SET OF TASKS:
(1) Answer these questions from the show dogs thread:
(a) What rule of thumb from horses does MillysMom mention?
(b) In which decade did cubbysan's acquaintance get a $30k offer for her doberman?
(c) What two drawbacks does iansgran's husband say policies from specialty companies often have?
(2) Write out everything in the show dogs thread from "I think these" down to "(May 29, 2010)", word for word.

SUPPLIED PASSAGE:
·····

# Valuable show dogs



## MillysMom (Nov 5, 2008)

I've been reading a lot about the costs of campaigning the top dogs in the country, and it's pretty insane. With so much money put into these dogs, I would think they would be quite valuable. I am sure many of the top dogs in the country are worth well over $15,000-40,000, with much more than that put into campaigning them.

With this in mind, is there any sort of protection the owners of these dogs have with insurance? In horses, the rule of thumb is if you can't afford to replace the horse, insure it. Are there insurance companies that insure dogs with such values for mortality or loss of use? 

If I put $100,000 into campaigning a dog and found out he was sterile, or he died in a freak accident, I sure would want some sort of protection. I guess being sterile isn't the best example because of stud fee costs, but lets say he died in a freak accident, or something happened and he could no longer show. 

Just curious what those big spenders do. Or is it just a total gamble?


----------



## cubbysan (Mar 13, 2007)

I think these days you can insure just about anything, you just need to have an agent that can find out how.

I knew someone that had a doberman that was one of the top, and in the 1980's she had gotten an offer of 30k from someone who wanted to buy him.


----------



## iansgran (May 29, 2010)

My husband is a CPCU that is insurance for property casualty underwriter and he said there are specialty companies who insure about anything but you will need someone who knows how to find them--not your average all state person--but that often they are pretty costly and the details get tricky.

·····

EXCERPTED RECORDS:
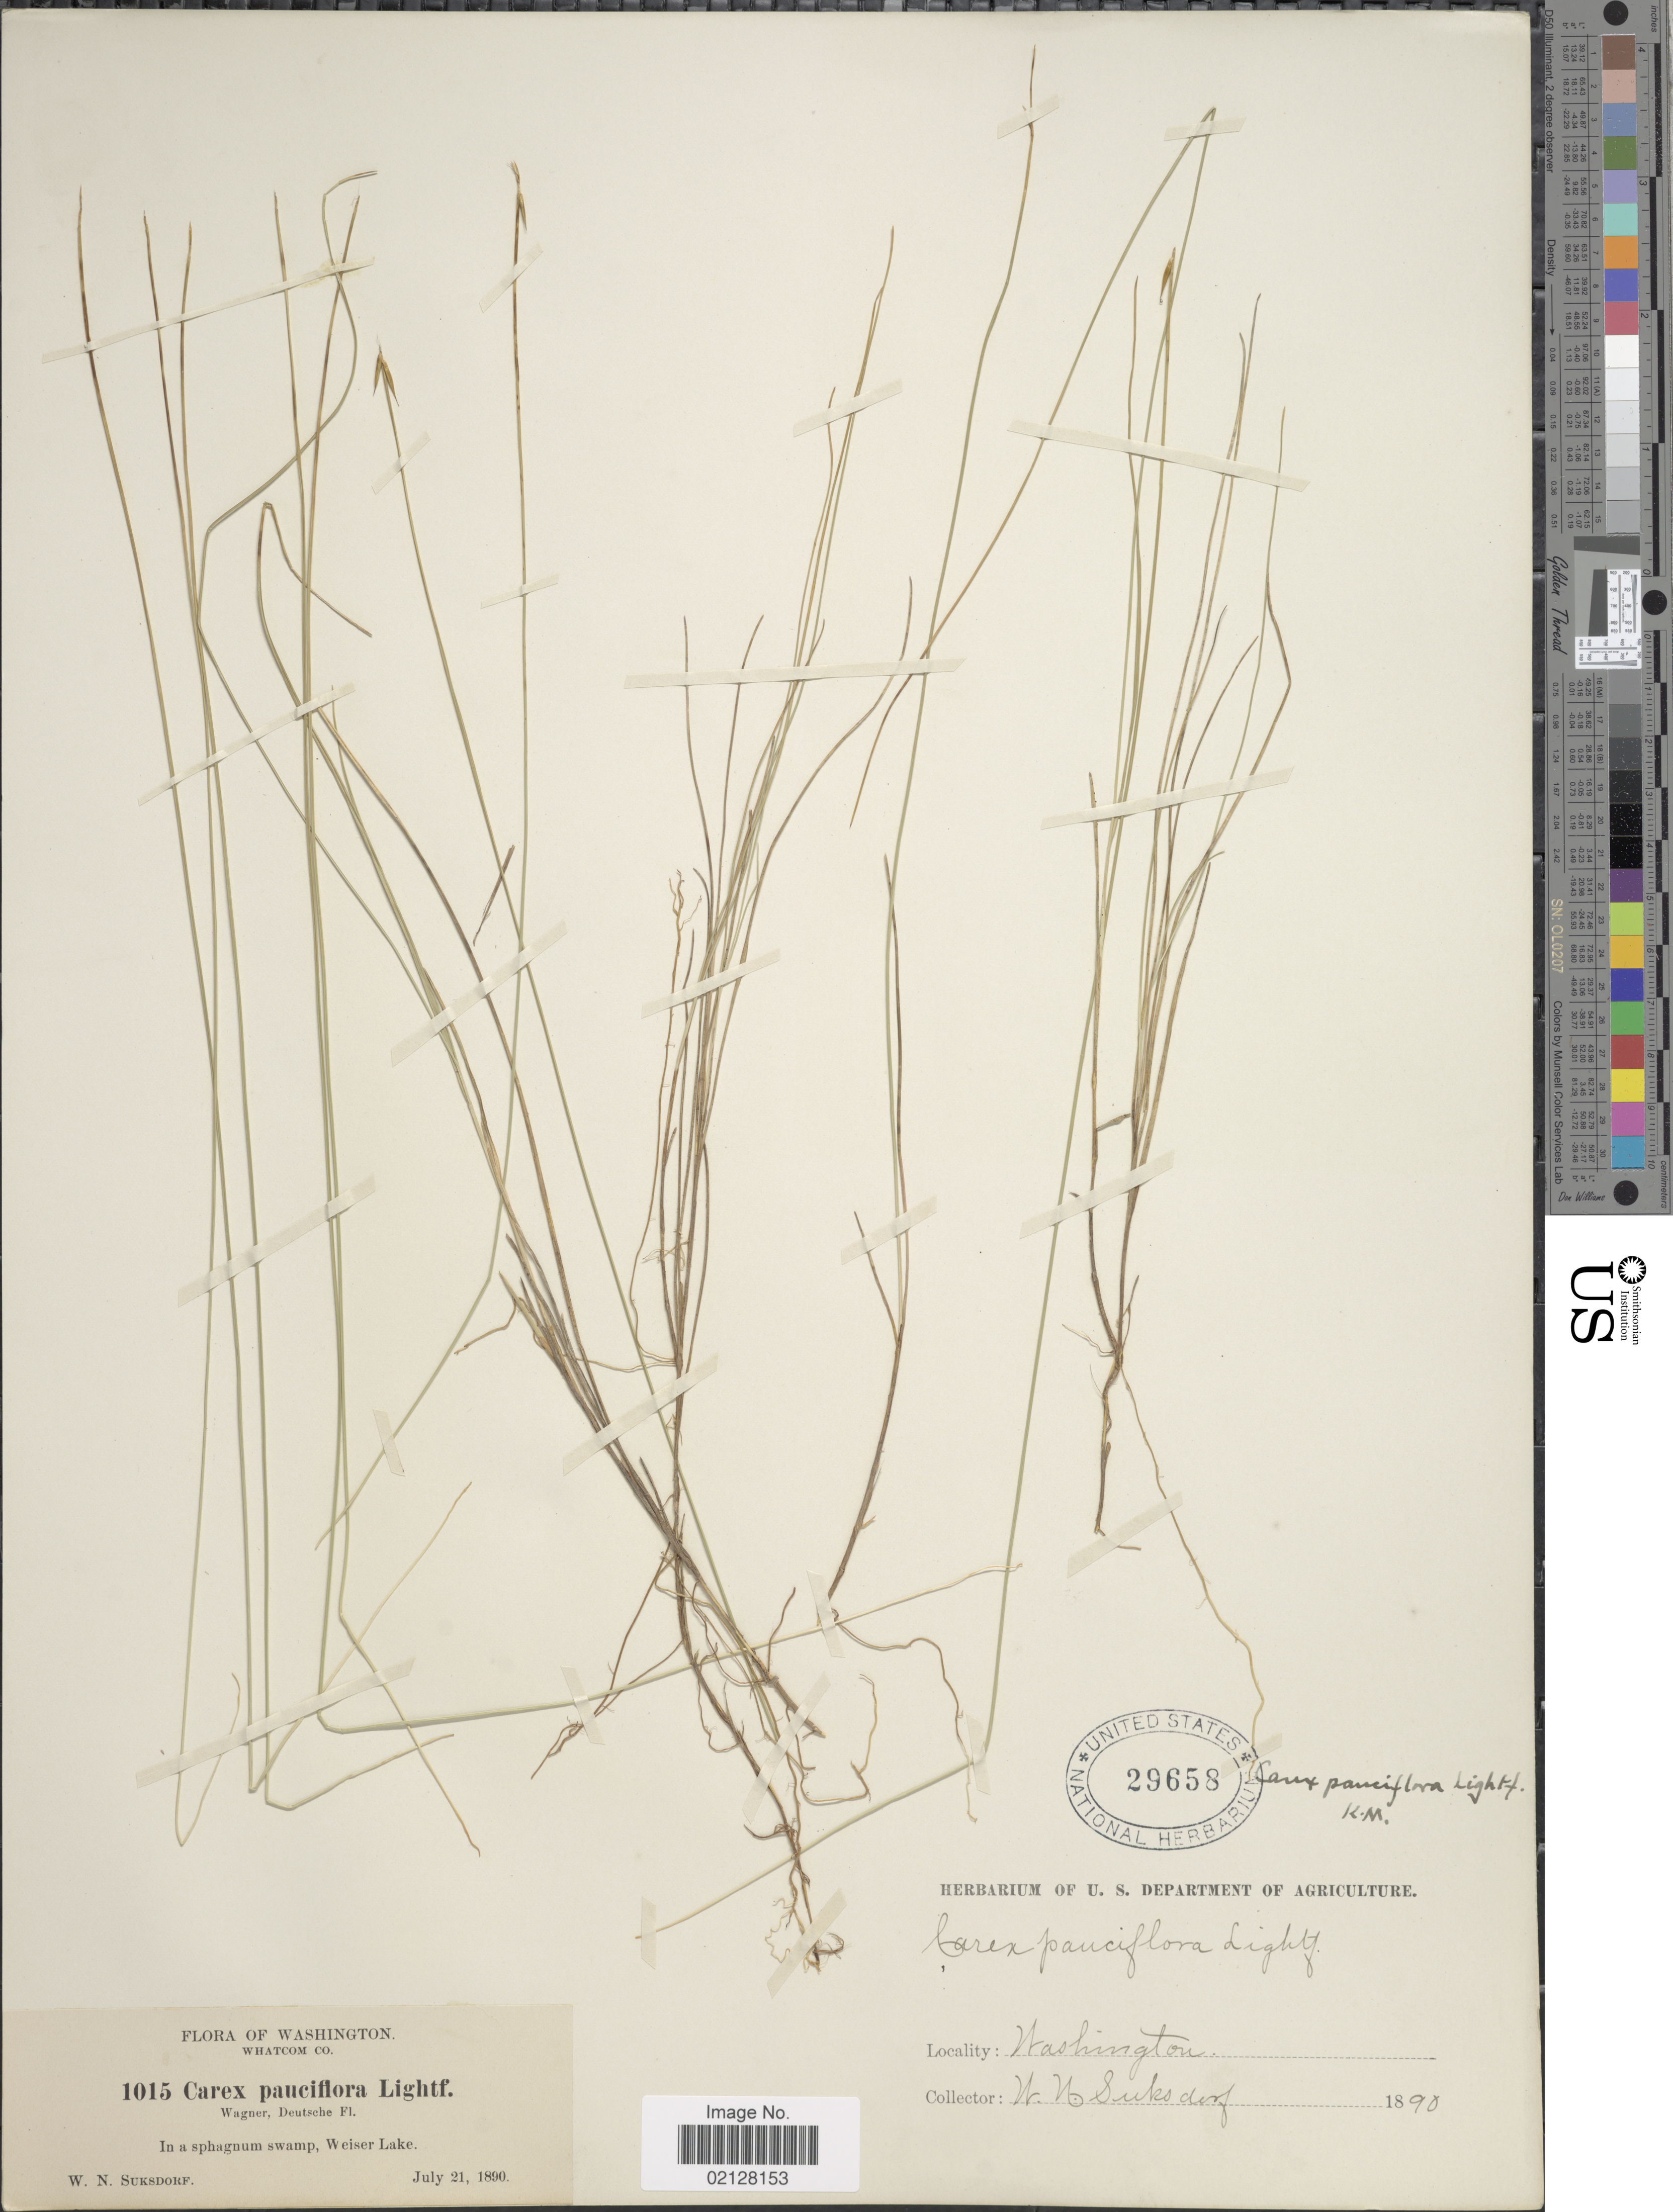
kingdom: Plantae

·····

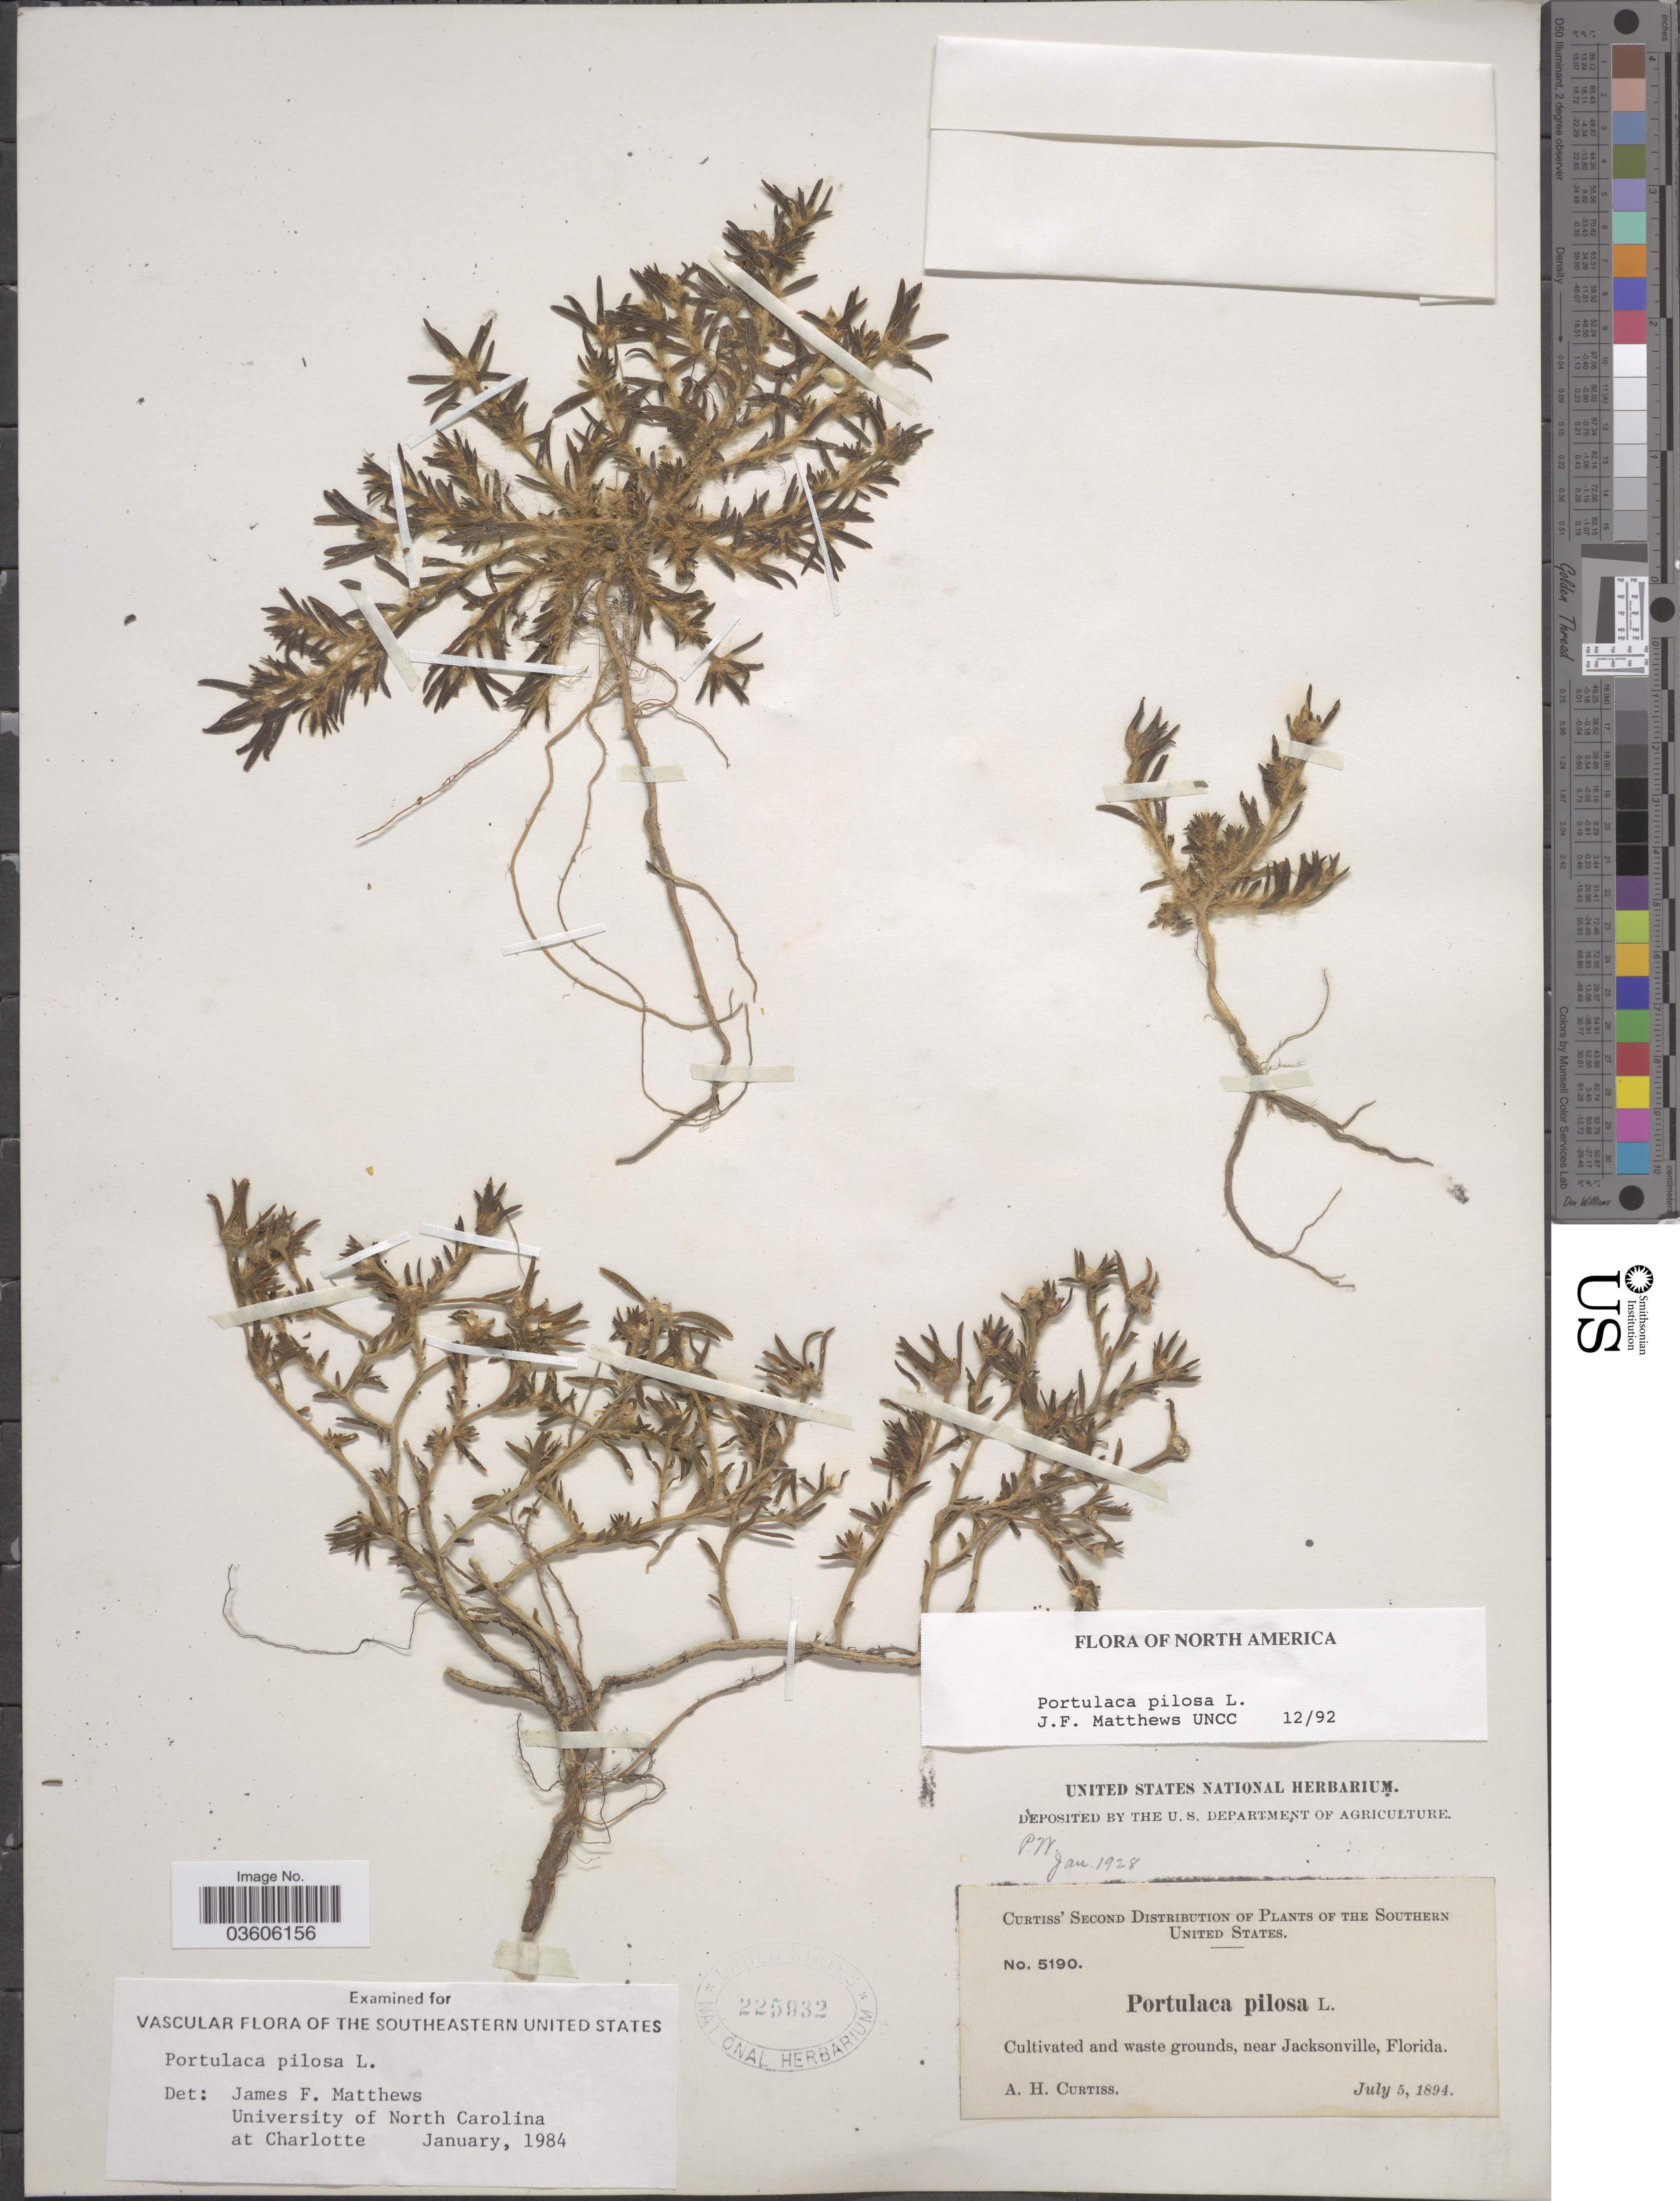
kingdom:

·····

LIST OF SOLUTIONS:
(1)
(a) If you can't afford to replace the horse, insure it.
(b) The 1980s.
(c) They are often pretty costly, and the details get tricky.

(2)
I think these days you can insure just about anything, you just need to have an agent that can find out how.

I knew someone that had a doberman that was one of the top, and in the 1980's she had gotten an offer of 30k from someone who wanted to buy him.


----------



## iansgran (May 29, 2010)